Mas, indo além, fazendo esse exercício da futurologia da Mãe Dinah, da saudosa Mãe Senhora, sem ter a magia do òpèlè, esse novo normal só vai ser, na minha humilde opinião de politólogo de final de semana, um espraiar do velho normal, do atual cotidiano que já acontecia com os mais vulneráveis de hoje, para as camadas médias. 
A miséria vai subir de patamar e de degrau, pulando mais “pra cima”, inundando o território sócio-econômico onde todos e todas daqui do grupo vivem atualmente. 
Nosso espaço social vai ter o pau, o porrete e a carestia que tinham sumido desde o meio do primeiro Governo FHC, só que acrescidos da sanha de todo esse tempo que ficou contida. 
Assim, teremos o teletrabalho em massa para os profissionais liberais (que em grande maioria somos) tendo corte substancial dos salários, redução da jornada de trabalho com redução absurda dos parcos direitos trabalhistas, redução da influência e poder das entidades de classe. 
Na experiência do morar, teremos  aumento do custo de moradia do tipo de morada que hoje temos acesso, vamos ter que migrar pra outro tipo de casa de pombo.
E aqui, aqui vamos sofrer de montão. O que vai ter de “crise do eu”, de subjetividade rompida, uma tristeza sem fim em cada esquina do mundo hipster, mundo esse extinto.
Nessas horas eu gostaria de ser psicanalista ou algo assim rasteiro… Binho, dermato não vai ser mais o m$lhor das paradas de $ucesso… 
Psiquiatria môpai !!
O poder de consumo não vai mais permitir que a classe média letrada vá ao seu desejado “paraíso”. Os níveis de consumo que hoje, onde temos acesso aos _bens culturais,  à “alta” cultura já foi. 
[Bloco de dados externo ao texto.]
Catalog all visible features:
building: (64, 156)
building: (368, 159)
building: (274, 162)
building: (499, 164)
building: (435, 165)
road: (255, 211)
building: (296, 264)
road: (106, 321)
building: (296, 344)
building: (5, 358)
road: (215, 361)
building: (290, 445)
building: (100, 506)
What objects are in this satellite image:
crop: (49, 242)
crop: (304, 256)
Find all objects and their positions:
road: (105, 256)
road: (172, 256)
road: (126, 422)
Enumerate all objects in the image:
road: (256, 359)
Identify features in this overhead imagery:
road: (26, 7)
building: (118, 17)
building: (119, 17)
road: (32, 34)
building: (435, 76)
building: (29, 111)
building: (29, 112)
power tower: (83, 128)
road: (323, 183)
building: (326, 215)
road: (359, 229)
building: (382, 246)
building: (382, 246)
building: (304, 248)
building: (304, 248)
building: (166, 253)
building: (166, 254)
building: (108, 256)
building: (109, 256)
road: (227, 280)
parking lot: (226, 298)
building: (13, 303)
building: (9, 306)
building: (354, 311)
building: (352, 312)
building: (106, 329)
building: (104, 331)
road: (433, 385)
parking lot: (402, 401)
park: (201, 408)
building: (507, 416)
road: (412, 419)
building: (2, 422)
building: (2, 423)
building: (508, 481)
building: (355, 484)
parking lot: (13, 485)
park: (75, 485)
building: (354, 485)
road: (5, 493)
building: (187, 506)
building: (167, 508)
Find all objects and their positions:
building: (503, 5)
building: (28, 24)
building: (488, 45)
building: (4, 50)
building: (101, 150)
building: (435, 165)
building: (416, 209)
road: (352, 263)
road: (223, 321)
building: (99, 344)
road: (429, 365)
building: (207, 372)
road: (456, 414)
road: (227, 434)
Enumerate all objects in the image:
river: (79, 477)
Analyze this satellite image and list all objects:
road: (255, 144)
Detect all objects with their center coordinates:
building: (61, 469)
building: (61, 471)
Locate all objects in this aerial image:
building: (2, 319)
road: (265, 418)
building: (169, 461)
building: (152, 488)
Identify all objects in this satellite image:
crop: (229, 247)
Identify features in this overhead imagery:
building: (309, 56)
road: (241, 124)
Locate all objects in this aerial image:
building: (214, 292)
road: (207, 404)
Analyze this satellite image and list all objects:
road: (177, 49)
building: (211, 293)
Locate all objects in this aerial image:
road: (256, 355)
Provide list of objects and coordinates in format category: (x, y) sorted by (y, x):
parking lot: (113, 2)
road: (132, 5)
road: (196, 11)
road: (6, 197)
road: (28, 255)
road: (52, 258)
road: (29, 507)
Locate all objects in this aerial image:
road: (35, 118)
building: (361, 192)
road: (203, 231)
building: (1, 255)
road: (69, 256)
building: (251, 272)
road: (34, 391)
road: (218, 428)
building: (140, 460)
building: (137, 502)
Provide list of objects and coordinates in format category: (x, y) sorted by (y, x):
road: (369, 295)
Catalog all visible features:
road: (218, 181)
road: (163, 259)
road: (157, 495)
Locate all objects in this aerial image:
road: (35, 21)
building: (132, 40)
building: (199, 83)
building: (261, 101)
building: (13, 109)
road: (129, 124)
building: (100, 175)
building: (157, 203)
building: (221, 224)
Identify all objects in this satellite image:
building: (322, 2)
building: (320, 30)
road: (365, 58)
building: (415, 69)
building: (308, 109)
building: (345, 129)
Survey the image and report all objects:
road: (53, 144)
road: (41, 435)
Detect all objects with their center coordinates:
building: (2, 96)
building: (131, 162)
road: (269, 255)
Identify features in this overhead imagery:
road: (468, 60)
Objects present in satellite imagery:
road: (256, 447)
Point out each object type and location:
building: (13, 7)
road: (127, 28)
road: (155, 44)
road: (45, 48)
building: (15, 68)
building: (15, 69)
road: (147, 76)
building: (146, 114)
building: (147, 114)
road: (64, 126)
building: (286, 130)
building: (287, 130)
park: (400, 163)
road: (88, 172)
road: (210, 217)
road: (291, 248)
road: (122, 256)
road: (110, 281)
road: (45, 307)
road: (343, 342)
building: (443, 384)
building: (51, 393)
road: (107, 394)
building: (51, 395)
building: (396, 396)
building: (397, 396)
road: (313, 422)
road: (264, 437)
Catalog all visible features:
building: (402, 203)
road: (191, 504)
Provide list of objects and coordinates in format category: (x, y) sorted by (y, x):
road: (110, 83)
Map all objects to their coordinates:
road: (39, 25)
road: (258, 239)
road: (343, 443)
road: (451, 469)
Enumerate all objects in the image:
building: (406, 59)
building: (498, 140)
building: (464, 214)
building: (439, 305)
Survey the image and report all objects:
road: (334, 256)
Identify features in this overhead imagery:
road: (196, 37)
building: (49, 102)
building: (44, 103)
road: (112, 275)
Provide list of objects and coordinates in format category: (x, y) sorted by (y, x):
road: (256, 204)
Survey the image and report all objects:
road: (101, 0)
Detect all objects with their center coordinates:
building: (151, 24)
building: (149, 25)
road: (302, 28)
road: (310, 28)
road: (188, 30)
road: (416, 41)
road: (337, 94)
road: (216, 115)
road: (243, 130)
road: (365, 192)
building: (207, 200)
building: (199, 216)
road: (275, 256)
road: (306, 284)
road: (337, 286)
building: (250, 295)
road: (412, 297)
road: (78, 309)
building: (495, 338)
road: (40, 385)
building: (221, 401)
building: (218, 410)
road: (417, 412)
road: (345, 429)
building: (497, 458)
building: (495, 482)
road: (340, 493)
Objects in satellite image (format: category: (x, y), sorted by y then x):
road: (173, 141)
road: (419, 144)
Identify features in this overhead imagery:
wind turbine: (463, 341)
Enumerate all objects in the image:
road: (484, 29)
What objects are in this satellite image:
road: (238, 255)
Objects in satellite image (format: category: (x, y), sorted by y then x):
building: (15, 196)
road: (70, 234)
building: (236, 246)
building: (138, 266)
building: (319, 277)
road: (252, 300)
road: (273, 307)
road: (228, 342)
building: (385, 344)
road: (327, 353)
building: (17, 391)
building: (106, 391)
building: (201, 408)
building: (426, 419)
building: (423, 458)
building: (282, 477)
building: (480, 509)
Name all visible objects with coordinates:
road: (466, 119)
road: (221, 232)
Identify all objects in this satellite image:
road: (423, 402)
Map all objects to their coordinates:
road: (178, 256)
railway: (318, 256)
Esqueçam aquele vinho importado, _os livros da estante virtual, _aquele vinil gostoso, _viagens nas férias, _carro, _educação de qualidade, _plano de saúde… Fodeu e vamos já, com certa urgência, preparando o orì pra essa nova vida velha.
Lembremos que já vivemos assim por muitos anos e que a maioria dos nossos patrícios vivem assim. Aliás, mais sobrevivem que vivem.
O grave da situação é que mesmo com todo esse mundo virando de ponta à cabeça, inclusive  o horizonte revolucionário, avizinha-se. Digo isso pois, tudo muito que assemelha -se a um 1914 global, com o cheiro conjuntural de assim termos a possibilidade de um outro “1917”, nos faltam “os russos loucos” conversando e planejando, em uma Suíça da vida, sobre revolução, sobre um Novo Aeon. 
Todavia, como a esquerda já não existem mais, morremos de morte morrida, vai ter que ser criado, no calor dessa sofreguidão, formas de resistências, de frenagem a sanha do capital. 
Teremos que reexistir e caminhar nesse deserto precário para, quem sabe, “os russos loucos” sejam nosso filhos, filhas, no amanhã de amanhã.
O puro ato de resistir sem reexistir, no sentido corporativista desse pathos, tem sido um parto. Na greve passada, deste ano, daqui dos petroleiros, a coisa foi muito difícil.
No final, a sensação é que tá todo mundo neném, todo mundo tateando tudo e não lendo que o outro lado da luta social evoluiu, mudou a tática bem como seu plano de imanência.